* **待办事项**
**A.** 请把所给摘录中以"ATF是主要的bootloa"开头、以"Trusted Firmware (ATF)"结尾的部分一字不差地重新誊写出来。
**B.** 列出所给摘录提到的ATF所实现的全部Arm接口标准,并写出各自的英文全称。
**C.** 根据所给摘录,回答下列问题:
(i) 从eMMC启动时使用哪两种类型的分区?
(ii) 在BlueField平台上,ATF作为主要bootloader加载的是什么?
(iii) BL1阶段的固件通常被称为什么?
-------- 所给摘录
从eMMC启动,使用eMMC中两种类型的分区。
- 一个是boot分区。在启动boot-up阶段,在硬件的控制下数据自动从eMMC设备流转到eMMC控制器。(无需软件参与)。
- 一个是系统和数据分区。通过block-size方式读写,需要驱动或者软件模拟支持。
ATF介绍
ATF is used in Armv8 systems for booting the chip and then providing secure interfaces. It
implements various Arm interface standards like PSCI (Power State Coordination Interface),
SMC (Secure Monitor Call) and TBBR (Trusted Board Boot Requirements). ATF is used as
the primary bootloader to load UEFI (Unified Extensible Firmware Interface) on the
BlueField platform.
ATF是主要的bootloader,用来加载UEFI,实现是通过ARM标准的接口实现的。
ATF启动的四个阶段:
四个主要步骤:
The BlueField™ boot flow is comprised of 4 main phases:
• Hardware loads Arm Trusted Firmware (ATF)
• ATF loads UEFI—together ATF and UEFI make up the booter software
• UEFI loads the operating system, such as the Linux kernel
• The operating system loads applications and user data
- BL1:硬件直接load ATF固件,通常所说的bootrom。直接硬件搬运执行。流片后无法修改
- BL2:ATF加载UEFI。一般是SRAM,该部分不用像DDR初始化才能用。系统启动后直接将ATF加载到SRAM中直接运行。
----------------
-------- 记录数据
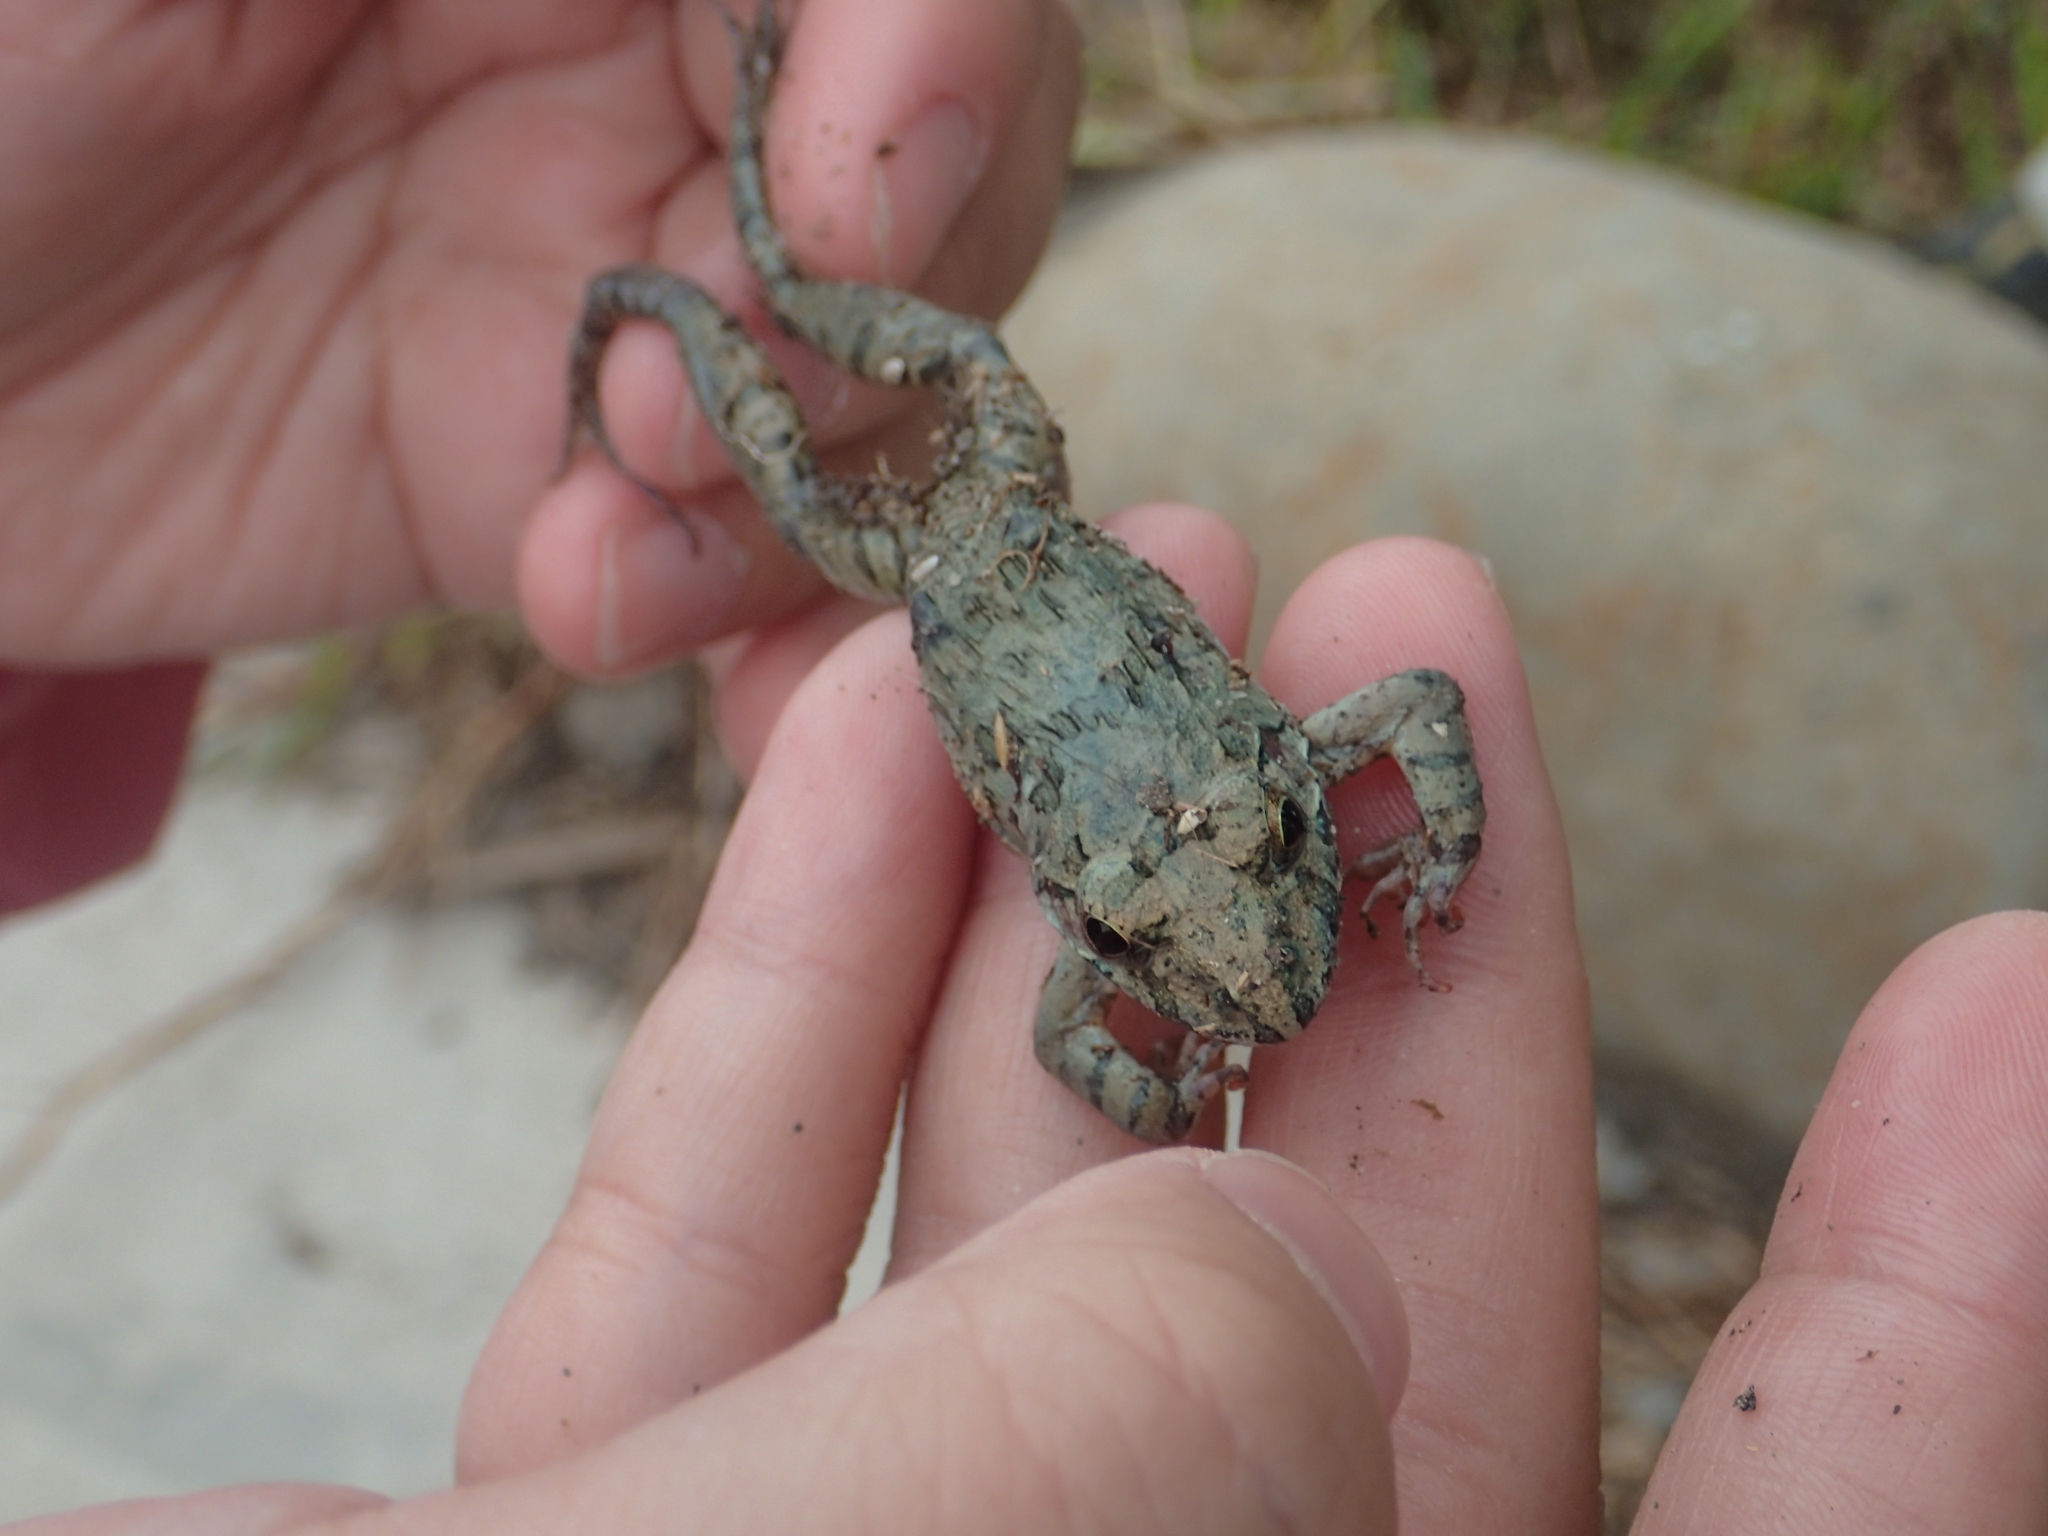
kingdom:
----------------
* **依序答案**
**A.**
ATF是主要的bootloader,用来加载UEFI,实现是通过ARM标准的接口实现的。
ATF启动的四个阶段:
四个主要步骤:
The BlueField™ boot flow is comprised of 4 main phases:
• Hardware loads Arm Trusted Firmware (ATF)

**B.**
PSCI(Power State Coordination Interface)
SMC(Secure Monitor Call)
TBBR(Trusted Board Boot Requirements)

**C.**
(i) boot分区,以及系统和数据分区。
(ii) UEFI(Unified Extensible Firmware Interface)。
(iii) bootrom。